Patrick J. Bartels, Jr.
About Patrick J. Bartels, Jr.
Patrick J. Bartels, Jr. (age 49) has served on Pyxus International’s Board since January 2023. He is Founder and Managing Member of Redan Advisors LLC, and previously was Managing Principal at Monarch Alternative Capital LP (2002–2018). The Board classifies him as not independent under NYSE standards; he brings deep experience in corporate governance, finance, capital markets, and M&A from extensive public and private board service .
Past Roles
| Organization | Role | Tenure | Committees/Impact |
|---|---|---|---|
| Monarch Alternative Capital LP | Managing Principal | Apr 2002–Nov 2018 | Investment, restructuring and governance expertise |
| Redan Advisors LLC | Founder & Managing Member | Current | Fiduciary and strategic advisory services |
External Roles
| Company/Organization | Role | Status |
|---|---|---|
| Douglas Elliman Inc. | Director | Current |
| Millrose Properties, Inc. | Director | Current |
| AgileThought Inc. | Director | Prior 5 years |
| Arch Resources, Inc. | Director | Prior 5 years |
| B. Riley Principal Merger Corp. | Director | Prior 5 years |
| B. Riley Principal Merger Corp. II | Director | Prior 5 years |
| Centric Brands | Director | Prior 5 years |
| Hexion Inc. | Director | Prior 5 years |
| Libbey Inc. | Director | Prior 5 years |
| Marblegate Acquisition Corp. | Director | Prior 5 years |
| Monitronics International, Inc. (Brinks Home) | Director | Prior 5 years |
| Noble Corporation | Director | Prior 5 years |
| Parker Wellbore | Director | Prior 5 years |
| Trinity Place Holdings Inc. | Director | Prior 5 years |
| Vanguard Natural Resources, Inc. | Director | Prior 5 years |
| View, Inc. | Director | Prior 5 years |
Board Governance
- Independence: Not independent under NYSE standards (Board applied NYSE criteria despite OTCID Basic Market listing) .
- Committee roles:
- Audit Committee member; designated “audit committee financial expert” by the Board .
- Compensation Committee Chair .
- Attendance: Board met 5 times in FY2025; no director attended fewer than 75% of Board and applicable committee meetings; all directors attended the 2024 annual meeting .
- Lead Independent Director: Robert D. George .

Directive 1
Locate every line in the entries below that contains the string "newSketch", and copy each of those lines.

The records
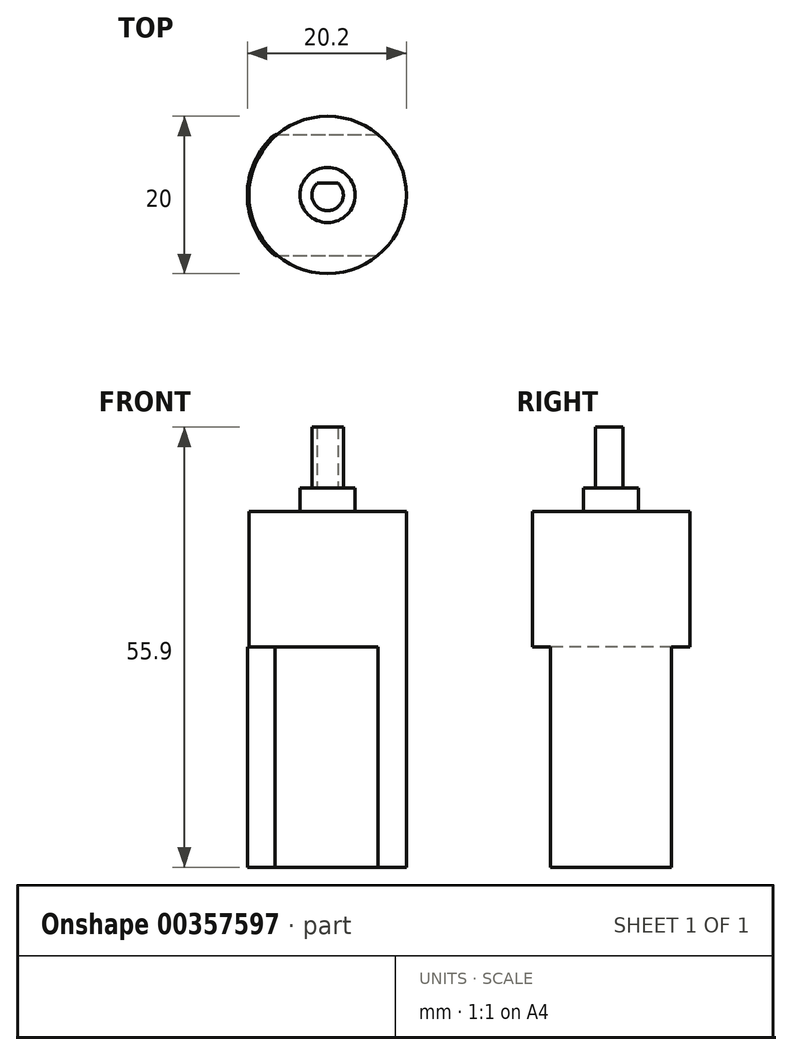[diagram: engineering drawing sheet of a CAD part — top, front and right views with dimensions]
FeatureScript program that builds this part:
annotation { "Feature Type Name" : "Feature", "Feature Type Description" : "" }
export const myFeature = defineFeature(function(context is Context, id is Id, definition is map)
    precondition{}
    {
        {
            var Q0;
            Q0=qCreatedBy(makeId("Top.planeOp"),FACE);
            var sketch = newSketch(context, id + "F0", { "sketchPlane" : qUnion([Q0])});
            skCircle(sketch, "E0", {"center": v(0, 0) * mm, "radius": 10 * mm});
            skCircle(sketch, "E1", {"center": v(0, 0) * mm, "radius": 3.5 * mm});
            skArc(sketch, "E2", {"start": v(-1.32, 1.5) * mm, "mid": v(0, -2) * mm, "end": v(1.32, 1.5) * mm});
            skLineSegment(sketch, "E3", {"start": v(-1.32, 1.5) * mm, "end": v(1.32, 1.5) * mm});
            skSolve(sketch);
        }
        {
            var Q0;
            Q0=makeQuery(id+"F0.imprint","IMPRINT",FACE,{"disambiguationData":[TD([[makeQuery(id+"F0.imprint","IMPRINT",EDGE,{"derivedFrom":sQuery(id+"F0.wireOp",EDGE,"E1")}),1.0]])]});
            var Q1;
            {var subQ0=sQuery(id+"F0.wireOp",EDGE,"E3");Q1=makeQuery(id+"F0.imprint","IMPRINT",FACE,{"disambiguationData":[TD([[makeQuery(id+"F0.imprint","IMPRINT",EDGE,{"derivedFrom":subQ0}),-1.0]])]});}
            var Q2;
            Q2=makeQuery(id+"F0.imprint","IMPRINT",FACE,{"disambiguationData":[TD([[makeQuery(id+"F0.imprint","IMPRINT",EDGE,{"derivedFrom":sQuery(id+"F0.wireOp",EDGE,"E0")}),1.0]])]});
            var Q3;
            {var subQ0=sQuery(id+"F0.wireOp",EDGE,"E3");Q3=makeQuery(id+"F0.imprint","IMPRINT",FACE,{"disambiguationData":[TD([[makeQuery(id+"F0.imprint","IMPRINT",EDGE,{"derivedFrom":subQ0}),1.0]])]});}
            extrude(context, id + "F1", {"entities" : qUnion([Q0, Q1, Q2, Q3]), "oppositeDirection" : true, "depth" : 17.2 * mm});
        }
        {
            var Q0;
            Q0=makeQuery(id+"F0.imprint","IMPRINT",FACE,{"disambiguationData":[TD([[makeQuery(id+"F0.imprint","IMPRINT",EDGE,{"derivedFrom":sQuery(id+"F0.wireOp",EDGE,"E1")}),1.0]])]});
            var Q1;
            {var subQ0=sQuery(id+"F0.wireOp",EDGE,"E3");Q1=makeQuery(id+"F0.imprint","IMPRINT",FACE,{"disambiguationData":[TD([[makeQuery(id+"F0.imprint","IMPRINT",EDGE,{"derivedFrom":subQ0}),1.0]])]});}
            var Q2;
            {var subQ0=sQuery(id+"F0.wireOp",EDGE,"E3");Q2=makeQuery(id+"F0.imprint","IMPRINT",FACE,{"disambiguationData":[TD([[makeQuery(id+"F0.imprint","IMPRINT",EDGE,{"derivedFrom":subQ0}),-1.0]])]});}
            extrude(context, id + "F2", {"entities" : qUnion([Q0, Q1, Q2]), "operationType" : NewBodyOperationType.ADD, "depth" : 3 * mm});
        }
        {
            var Q0;
            {var subQ0=sQuery(id+"F0.wireOp",EDGE,"E3");Q0=makeQuery(id+"F0.imprint","IMPRINT",FACE,{"disambiguationData":[TD([[makeQuery(id+"F0.imprint","IMPRINT",EDGE,{"derivedFrom":subQ0}),-1.0]])]});}
            extrude(context, id + "F3", {"entities" : qUnion([Q0]), "operationType" : NewBodyOperationType.ADD, "depth" : 10.7 * mm});
        }
        {
            var Q0;
            Q0=makeQuery(id+"F1.opExtrude","CAP_FACE",FACE,{"disambiguationData":[OSD([sQuery(id+"F0.wireOp",EDGE,"E0")])],"isStart":false});
            var sketch = newSketch(context, id + "F4", { "sketchPlane" : qUnion([Q0])});
            skArc(sketch, "E4", {"start": v(6.69, 7.7) * mm, "mid": v(10.2, 0) * mm, "end": v(6.69, -7.7) * mm});
            skArc(sketch, "E5.MirrorCS", {"start": v(-6.69, 7.7) * mm, "mid": v(-10.2, 0) * mm, "end": v(-6.69, -7.7) * mm});
            skLineSegment(sketch, "E6", {"start": v(-6.69, 7.7) * mm, "end": v(6.69, 7.7) * mm});
            skLineSegment(sketch, "E7.MirrorCS", {"start": v(-6.69, -7.7) * mm, "end": v(6.69, -7.7) * mm});
            skSolve(sketch);
        }
        {
            var Q0;
            {var subQ0=sQuery(id+"F4.wireOp",EDGE,"E5.MirrorCS");Q0=makeQuery(id+"F4.imprint","IMPRINT",FACE,{"disambiguationData":[TD([[makeQuery(id+"F4.imprint","IMPRINT",EDGE,{"derivedFrom":subQ0}),1.0]])]});}
            var Q1;
            {var subQ0=sQuery(id+"F4.wireOp",EDGE,"E6");var subQ1=makeQuery(id+"F1.opExtrude","CAP_EDGE",EDGE,{"disambiguationData":[OSD([sQuery(id+"F0.wireOp",EDGE,"E0")])],"isStart":false});var subQ2=makeQuery(id+"F4.imprint","INTERSECT",VERTEX,{"disambiguationData":[OD(0.0)],"derivedFrom":[subQ1,subQ0]});Q1=makeQuery(id+"F4.imprint","IMPRINT",FACE,{"disambiguationData":[TD([[makeQuery(id+"F4.imprint","IMPRINT",EDGE,{"disambiguationData":[TD([[subQ2,-1.0]])],"derivedFrom":subQ0}),-1.0]])]});}
            var Q2;
            {var subQ0=sQuery(id+"F4.wireOp",EDGE,"E4");Q2=makeQuery(id+"F4.imprint","IMPRINT",FACE,{"disambiguationData":[TD([[makeQuery(id+"F4.imprint","IMPRINT",EDGE,{"derivedFrom":subQ0}),-1.0]])]});}
            extrude(context, id + "F5", {"entities" : qUnion([Q0, Q1, Q2]), "operationType" : NewBodyOperationType.ADD, "depth" : 28 * mm});
        }
    });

Directive 2
Write out the part of the Patrick J. Bartels, Jr. profile above that begins at "About Patrick J." and stops after "board service .".

Task result 1
            var sketch = newSketch(context, id + "F0", { "sketchPlane" : qUnion([Q0])});
            var sketch = newSketch(context, id + "F4", { "sketchPlane" : qUnion([Q0])});

Task result 2
About Patrick J. Bartels, Jr.
Patrick J. Bartels, Jr. (age 49) has served on Pyxus International’s Board since January 2023. He is Founder and Managing Member of Redan Advisors LLC, and previously was Managing Principal at Monarch Alternative Capital LP (2002–2018). The Board classifies him as not independent under NYSE standards; he brings deep experience in corporate governance, finance, capital markets, and M&A from extensive public and private board service .